The first major data point is the 2017 GDP data. 

This will show whether former finance miinister Malusi Gigaba was correct in increasing the Treasury forecast for 2017 to 1.0percent from the October 2017 projection of 0.7percent. Monthly data released so far for the fourth quarter seems to indicate that if anything, the 1percent forecast may be too conservative, as real retail sales were up by 5.6percent year-on-year (y/y) and surged by 9.3percent quarter-on-quarter (q/q) on a seasonally adjusted annualised (saa) basis in the fourth quarter.   Last month the Treasury increased the GDP growth forecast for this year to 1.5percent this year compared with a 1.1percent growth forecast made in October 2017. 

The higher the 2017 GDP growth rate, the more likely it is that we meet or exceed the 2018 GDP growth forecast.

The second major data point is the SACCI BCI. This is a composite index of various sub-indices such as the value of the rand, import and export volumes and other indicators. The BCI rose to 99.7 in January from 96.4 in December, 95.1 in November and a further rise is anticipated for February.

Mining production on the other hand could disappoint despite the positive mood at the Mining Indaba. Mining production fell by 6.5percent q/q on a saa basis in the fourth quarter, but rose by 4.0percent in 2017. The R27 billion foreign trade deficit was due in part to a R23.5 billion monthly drop in exports of which mineral products fell by R5.9 billion.

South Africa's bulk export volumes are released by Transnet National Ports Authority (TNPA).  This is one of many non-Statistics South Africa data points that help to provide colour to what is happening with the economy. South African bulk export volumes rose by 4.9percent in 2017 to a new record of 171.3 million tons (Mt) after falling by 2.8percent in 2016 to 163.3 Mt. The record bulk exports confirm that the South African economy has exited recession and is on its way to surprising most economists with its renewed vigour.

The February data should be more normal as January’s 88.8percent y/y surge to a new record monthly volume of 25.4 million tons was in some respect due to the fact that some exporter clerks went on early Christmas leave so they did not do the December paper work and caught up in January.  
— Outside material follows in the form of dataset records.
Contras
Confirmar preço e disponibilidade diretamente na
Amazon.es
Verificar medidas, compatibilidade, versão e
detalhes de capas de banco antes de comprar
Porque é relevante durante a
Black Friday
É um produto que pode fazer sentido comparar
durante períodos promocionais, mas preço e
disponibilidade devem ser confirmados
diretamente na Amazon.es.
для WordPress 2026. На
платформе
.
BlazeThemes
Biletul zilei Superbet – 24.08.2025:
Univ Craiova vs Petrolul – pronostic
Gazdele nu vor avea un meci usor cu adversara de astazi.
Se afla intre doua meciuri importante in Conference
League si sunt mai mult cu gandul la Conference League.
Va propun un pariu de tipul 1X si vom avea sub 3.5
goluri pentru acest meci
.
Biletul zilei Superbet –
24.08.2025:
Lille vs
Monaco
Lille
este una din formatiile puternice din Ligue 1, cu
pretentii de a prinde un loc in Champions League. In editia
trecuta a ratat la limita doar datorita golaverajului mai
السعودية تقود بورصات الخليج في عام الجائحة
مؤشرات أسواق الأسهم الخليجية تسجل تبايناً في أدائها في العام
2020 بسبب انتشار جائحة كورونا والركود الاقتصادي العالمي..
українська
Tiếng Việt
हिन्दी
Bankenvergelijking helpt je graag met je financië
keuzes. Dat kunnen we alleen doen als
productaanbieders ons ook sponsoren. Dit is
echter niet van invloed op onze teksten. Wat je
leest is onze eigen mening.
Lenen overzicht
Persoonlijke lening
Tractor sales rose by 8.7percent in 2017 to 6 362 units. This followed a 11.3percent fall in 2016 when drought conditions prevailed in the summer rainfall area. The 2017 annual total was boosted by a late surge as December sales increased by 19.8percent y/y following a 24.9percent y/y jump in November.  The strong gains in the last two months in 2017 should carry over into 2018 and the year did start out with a 10.3percent y/y gain in January. Another y/y increase is expected in February.